[PROVIDED PASSAGE Boundary: Start]

The Fifth Season
The Broken Earth: Book One
N. K. Jemisin
Release Date: August 4, 2015
There is a reason that N. K. Jemisin is becoming known as one of the best worldbuilders in modern speculative fiction. She’s good. She’s really good. But worldbuillding is just one aspect of a well crafted and compelling novel. Characterization, tone, story, pacing – they all play a part.
Ms. Jemisin’s newest novel -the opening volley of her newest series – excels in all of these. But the foundation of the story, the world, the worldbuilding… well, it’s just sublime.
The time is the far future of Earth. Civilization, and indeed the world itself, is much different from what we now know. For the most part, humanity is tribal; not unsophisticated but also not contingent on digital technology. Humanity’s attention has moved from the stars to the earth itself, for it is the ground under their feet on which life hinges.
Green, nurturing Mother Earth has been forgotten with the rise of an angry, resentful Father Earth. Stonelore is not only the myth and fable, but the basis of the law of the land, both physical and moral. The land itself is in constant turmoil, with quakes, eruptions, tsunamis and other seismic activities. The four seasons still pass in their constant cycle but there are times when a cataclysm arises, spewing out not just molten rock but ash and gas that will fester and turn the sky dark, killing off plant life and starving the animals. A harsh, morbid winter will follow lasting for years, decades, even longer, with no sun and no growth; many will die. Most will die. These cataclysms have been labeled “fifth seasons”. There have been seven documented fifth seasons in recorded history, and five others fabled to have come before. None were or could be predicted; each was sudden, each was different, each was catastrophic.
The Fifth Season opens at the start of an “event” that may precede one of these feared winters. The patchwork narrative consists of three story lines: Essun, a middle aged woman galvanized by the loss of her family; Damaya, a young girl of specific talents taken from her family to be honed with the Fulcrum in Yumenes, the largest, most magnificent city in the world; and Syenite, a young woman on her way to becoming a highly trained and ambitious Fulcrum agent. All three are orogenes, those who can sense and affect movements in the earth. (Technically, orogeny is the ability to manipulate thermal, kinetic, and related forms of energy to address seismic events.) It is both a talent and a curse, for an orogene who cannot control their power is a danger to all.
Every time the earth moves, you will hear its call. In every moment of danger you will reach, instinctively, for the nearest source of warmth and movement. The ability to do this is, to you, as fists are to a strong man. When a threat is imminent, of course you’ll do what you must to protect yourself. And when you do, people will die.
Orogenes are both marveled at and feared. Many live in secret, denying their abilities, for only Fulcrum trained orogenes are legal and escape the threat of death; children who manifest as orogenes are often killed by their own families. Even Fulcrum trained orogenes operate under strict organizational rules and with the close supervision from the mysterious and powerful Guardian order.
Yet even in this world, those with power often seek control or become pawns.
In this complex yet beautifully coherent world that Ms. Jemisin has created, it is the unfolding of knowledge and awareness that is the most potent and heart-breaking. Whether it be a young girl trying to understand what the fates have made her, a self-assured young woman thrown so far outside her comfort zone that she must rethink all that has been drilled into her, or a hardened woman who despite her best efforts is unable to put her past behind her, each one of the heroines in The Fifth Season gives us a glimpse into a world that is so unlike our own and yet so very familiar, for better or worse.
After reading The Fifth Season, it is easy to see why Ms. Jemisin is being called “one of the most celebrated new voices in epic fantasy.” This volume could certainly stand on its own, but I’ll be excited to see where she continues to take us in the books to come.

[PROVIDED PASSAGE Boundary: End]
[ENTRIES PROVIDED Boundary: Start]

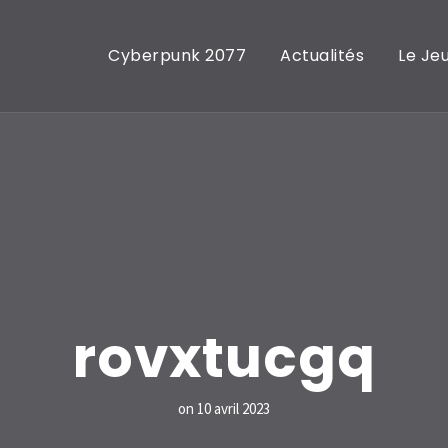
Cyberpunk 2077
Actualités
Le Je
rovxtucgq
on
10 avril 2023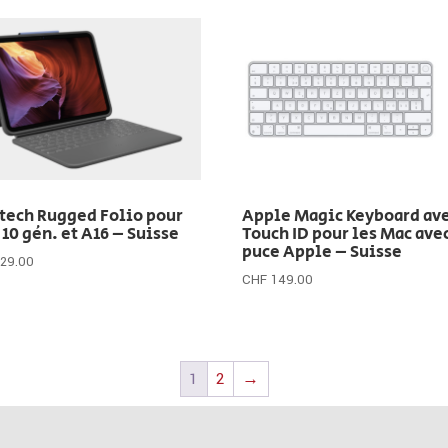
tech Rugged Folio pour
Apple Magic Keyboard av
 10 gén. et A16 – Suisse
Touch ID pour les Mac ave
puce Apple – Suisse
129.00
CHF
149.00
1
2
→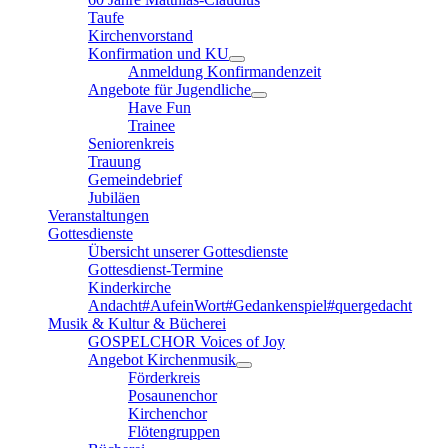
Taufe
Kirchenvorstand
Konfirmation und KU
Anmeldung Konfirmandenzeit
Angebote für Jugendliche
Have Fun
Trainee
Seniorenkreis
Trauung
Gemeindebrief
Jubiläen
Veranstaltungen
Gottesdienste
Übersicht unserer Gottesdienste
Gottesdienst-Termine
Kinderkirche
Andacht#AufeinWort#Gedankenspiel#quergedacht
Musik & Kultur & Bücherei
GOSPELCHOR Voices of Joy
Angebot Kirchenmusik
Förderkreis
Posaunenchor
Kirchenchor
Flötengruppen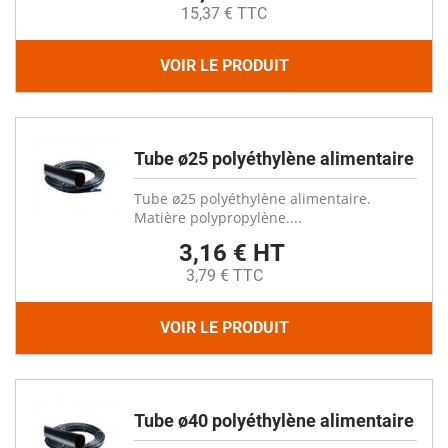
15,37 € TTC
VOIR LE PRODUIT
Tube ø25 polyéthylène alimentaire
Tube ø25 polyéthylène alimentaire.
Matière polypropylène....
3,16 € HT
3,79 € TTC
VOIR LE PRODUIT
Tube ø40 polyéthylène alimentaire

[ENTRIES PROVIDED Boundary: End]
[ENTRIES PROVIDED Boundary: Start]

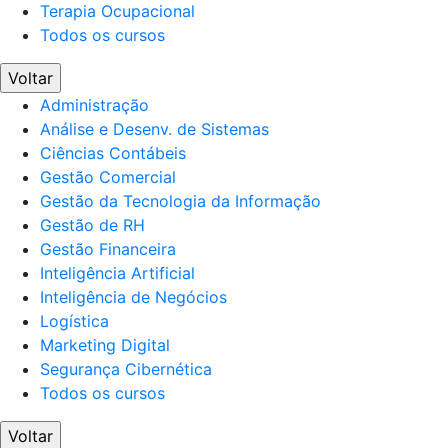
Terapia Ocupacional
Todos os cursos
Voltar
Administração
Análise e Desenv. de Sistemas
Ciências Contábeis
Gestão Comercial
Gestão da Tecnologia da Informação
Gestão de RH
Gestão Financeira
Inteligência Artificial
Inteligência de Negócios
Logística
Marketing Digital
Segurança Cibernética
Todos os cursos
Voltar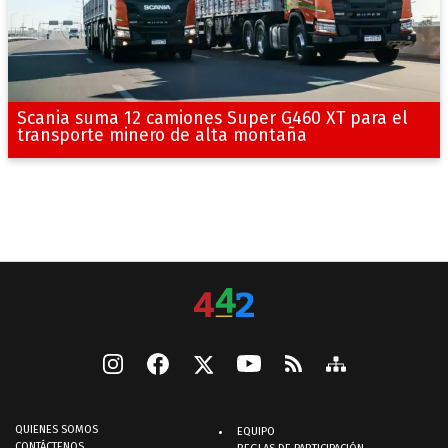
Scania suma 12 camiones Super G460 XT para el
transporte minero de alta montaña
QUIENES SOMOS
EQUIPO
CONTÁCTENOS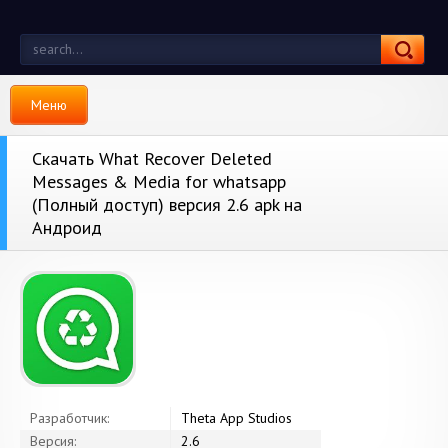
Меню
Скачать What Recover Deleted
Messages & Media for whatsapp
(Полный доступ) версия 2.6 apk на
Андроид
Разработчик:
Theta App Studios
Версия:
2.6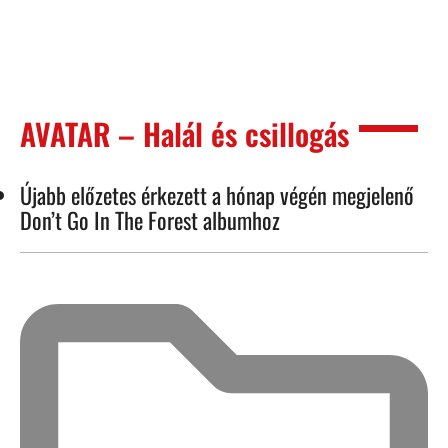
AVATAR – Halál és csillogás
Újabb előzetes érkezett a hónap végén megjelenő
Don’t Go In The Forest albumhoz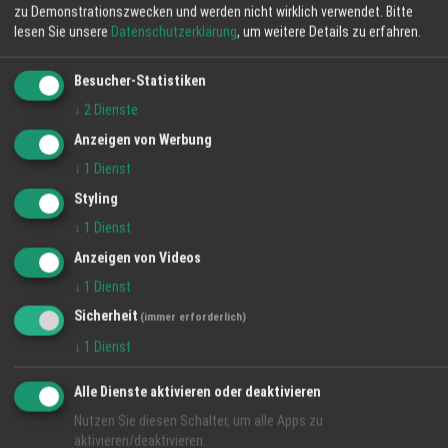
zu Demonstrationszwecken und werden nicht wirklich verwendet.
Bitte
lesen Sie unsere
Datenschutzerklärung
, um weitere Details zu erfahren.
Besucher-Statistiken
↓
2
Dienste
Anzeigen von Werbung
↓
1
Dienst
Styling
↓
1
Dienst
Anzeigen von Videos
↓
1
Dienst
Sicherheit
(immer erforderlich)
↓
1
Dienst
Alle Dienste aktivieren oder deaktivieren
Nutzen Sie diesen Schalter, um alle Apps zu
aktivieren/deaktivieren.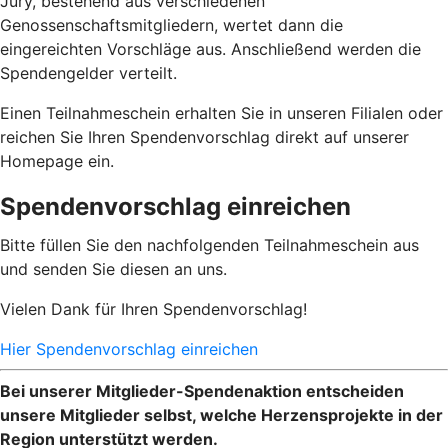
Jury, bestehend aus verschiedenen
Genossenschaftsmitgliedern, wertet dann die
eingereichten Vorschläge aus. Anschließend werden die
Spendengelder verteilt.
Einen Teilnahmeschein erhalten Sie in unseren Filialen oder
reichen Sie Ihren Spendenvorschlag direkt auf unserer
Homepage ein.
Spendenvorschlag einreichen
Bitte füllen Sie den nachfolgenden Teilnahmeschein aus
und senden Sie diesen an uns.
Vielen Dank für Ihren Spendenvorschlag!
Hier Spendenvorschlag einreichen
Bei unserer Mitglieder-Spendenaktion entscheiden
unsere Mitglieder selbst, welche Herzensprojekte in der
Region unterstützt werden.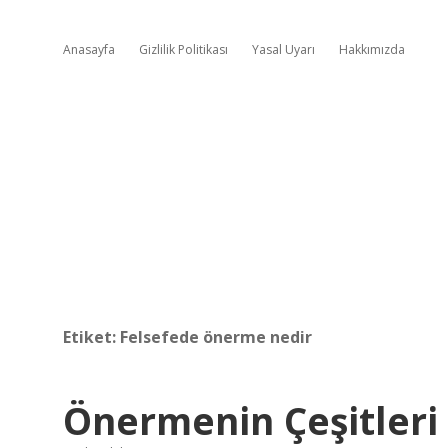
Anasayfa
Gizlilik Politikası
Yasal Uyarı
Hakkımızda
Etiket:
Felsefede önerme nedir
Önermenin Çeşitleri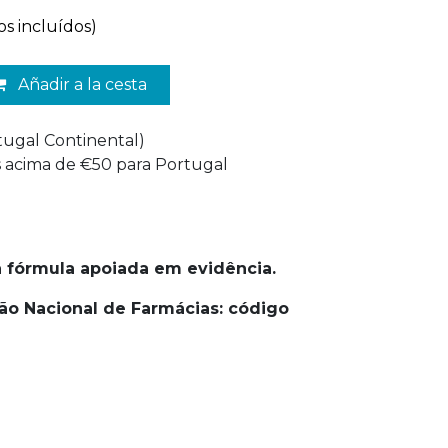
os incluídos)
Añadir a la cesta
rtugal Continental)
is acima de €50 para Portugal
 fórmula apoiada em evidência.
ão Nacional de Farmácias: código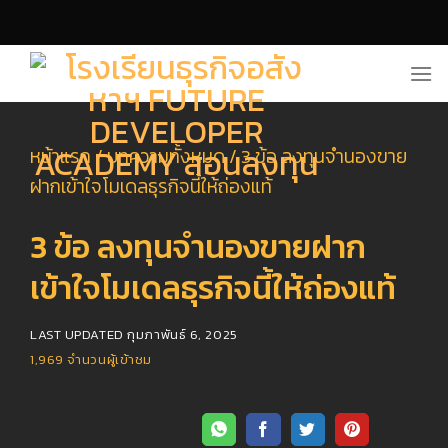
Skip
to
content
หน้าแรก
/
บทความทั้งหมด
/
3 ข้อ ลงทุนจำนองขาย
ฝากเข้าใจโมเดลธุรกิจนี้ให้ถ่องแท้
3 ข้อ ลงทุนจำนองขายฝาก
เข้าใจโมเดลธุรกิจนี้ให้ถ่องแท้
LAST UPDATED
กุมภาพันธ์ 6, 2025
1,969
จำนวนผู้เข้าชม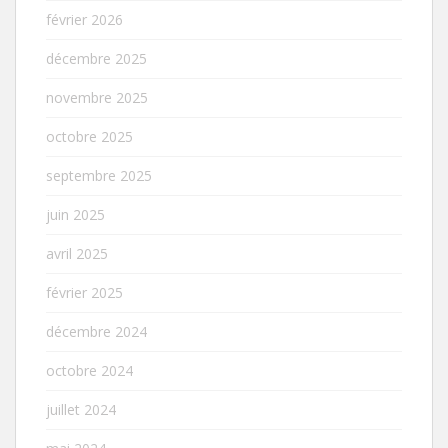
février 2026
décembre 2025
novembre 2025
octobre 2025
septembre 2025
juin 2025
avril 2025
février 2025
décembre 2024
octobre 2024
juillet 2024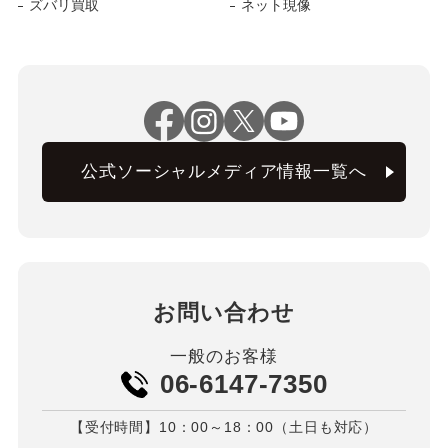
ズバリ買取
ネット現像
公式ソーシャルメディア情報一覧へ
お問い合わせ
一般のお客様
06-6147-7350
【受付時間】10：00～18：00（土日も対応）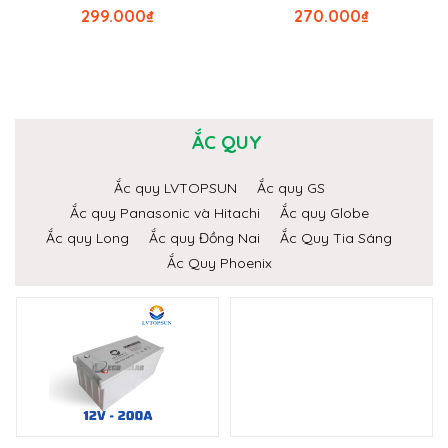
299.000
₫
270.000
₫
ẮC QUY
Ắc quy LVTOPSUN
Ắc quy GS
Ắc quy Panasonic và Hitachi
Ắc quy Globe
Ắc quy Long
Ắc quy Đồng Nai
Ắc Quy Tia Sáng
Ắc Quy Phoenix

[ENTRIES PROVIDED Boundary: End]

▶ [ACTIVITY LIST]
**A.** According to the review, why do many orogenes live in secret? Answer in one to three sentences.
**B.** Name every character whose story line makes up the patchwork narrative described in the review.
**C.** Rewrite the passage of the review between "After reading The" and "books to come.", inclusive, replacing "volume" with "book".
The data above play no part in this work.

▶ [SOLUTIONS TO EACH TASK]
**A.** Many orogenes live in secret and deny their abilities because only Fulcrum trained orogenes are legal and escape the threat of death. Children who manifest as orogenes are often killed by their own families.

**B.**
- Essun
- Damaya
- Syenite

**C.**
After reading The Fifth Season, it is easy to see why Ms. Jemisin is being called “one of the most celebrated new voices in epic fantasy.” This book could certainly stand on its own, but I’ll be excited to see where she continues to take us in the books to come.